START Raw data
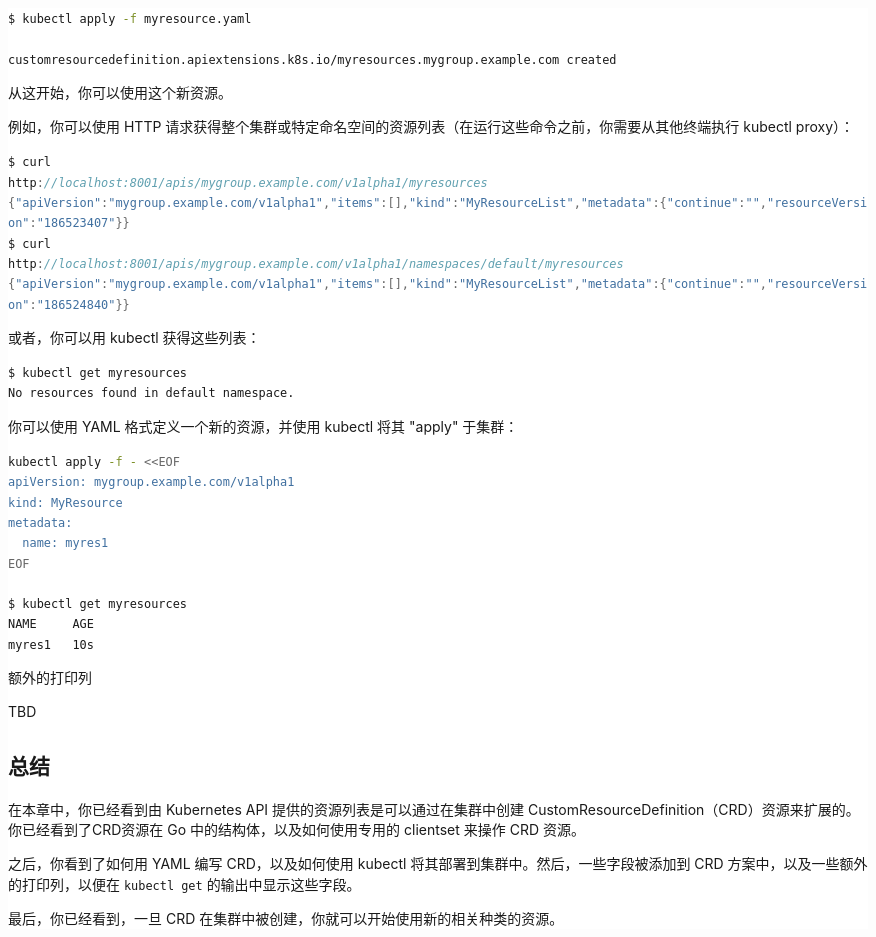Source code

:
 ```bash
$ kubectl apply -f myresource.yaml

customresourcedefinition.apiextensions.k8s.io/myresources.mygroup.example.com created
```

从这开始，你可以使用这个新资源。

例如，你可以使用 HTTP 请求获得整个集群或特定命名空间的资源列表（在运行这些命令之前，你需要从其他终端执行 kubectl proxy）：

```go
$ curl
http://localhost:8001/apis/mygroup.example.com/v1alpha1/myresources
{"apiVersion":"mygroup.example.com/v1alpha1","items":[],"kind":"MyResourceList","metadata":{"continue":"","resourceVersion":"186523407"}}
$ curl
http://localhost:8001/apis/mygroup.example.com/v1alpha1/namespaces/default/myresources
{"apiVersion":"mygroup.example.com/v1alpha1","items":[],"kind":"MyResourceList","metadata":{"continue":"","resourceVersion":"186524840"}}
```

或者，你可以用 kubectl 获得这些列表：

```bash
$ kubectl get myresources
No resources found in default namespace.
```

你可以使用 YAML 格式定义一个新的资源，并使用 kubectl 将其 "apply" 于集群：

```bash
kubectl apply -f - <<EOF
apiVersion: mygroup.example.com/v1alpha1
kind: MyResource
metadata:
  name: myres1
EOF

$ kubectl get myresources
NAME     AGE
myres1   10s
```

额外的打印列

TBD

## 总结

在本章中，你已经看到由 Kubernetes API 提供的资源列表是可以通过在集群中创建 CustomResourceDefinition（CRD）资源来扩展的。你已经看到了CRD资源在 Go 中的结构体，以及如何使用专用的 clientset 来操作 CRD 资源。

之后，你看到了如何用 YAML 编写 CRD，以及如何使用 kubectl 将其部署到集群中。然后，一些字段被添加到 CRD 方案中，以及一些额外的打印列，以便在 `kubectl get` 的输出中显示这些字段。

最后，你已经看到，一旦 CRD 在集群中被创建，你就可以开始使用新的相关种类的资源。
END Raw data
• Task requirements
Using the data above, return every line that contains the string "default".

• Answer section
http://localhost:8001/apis/mygroup.example.com/v1alpha1/namespaces/default/myresources
No resources found in default namespace.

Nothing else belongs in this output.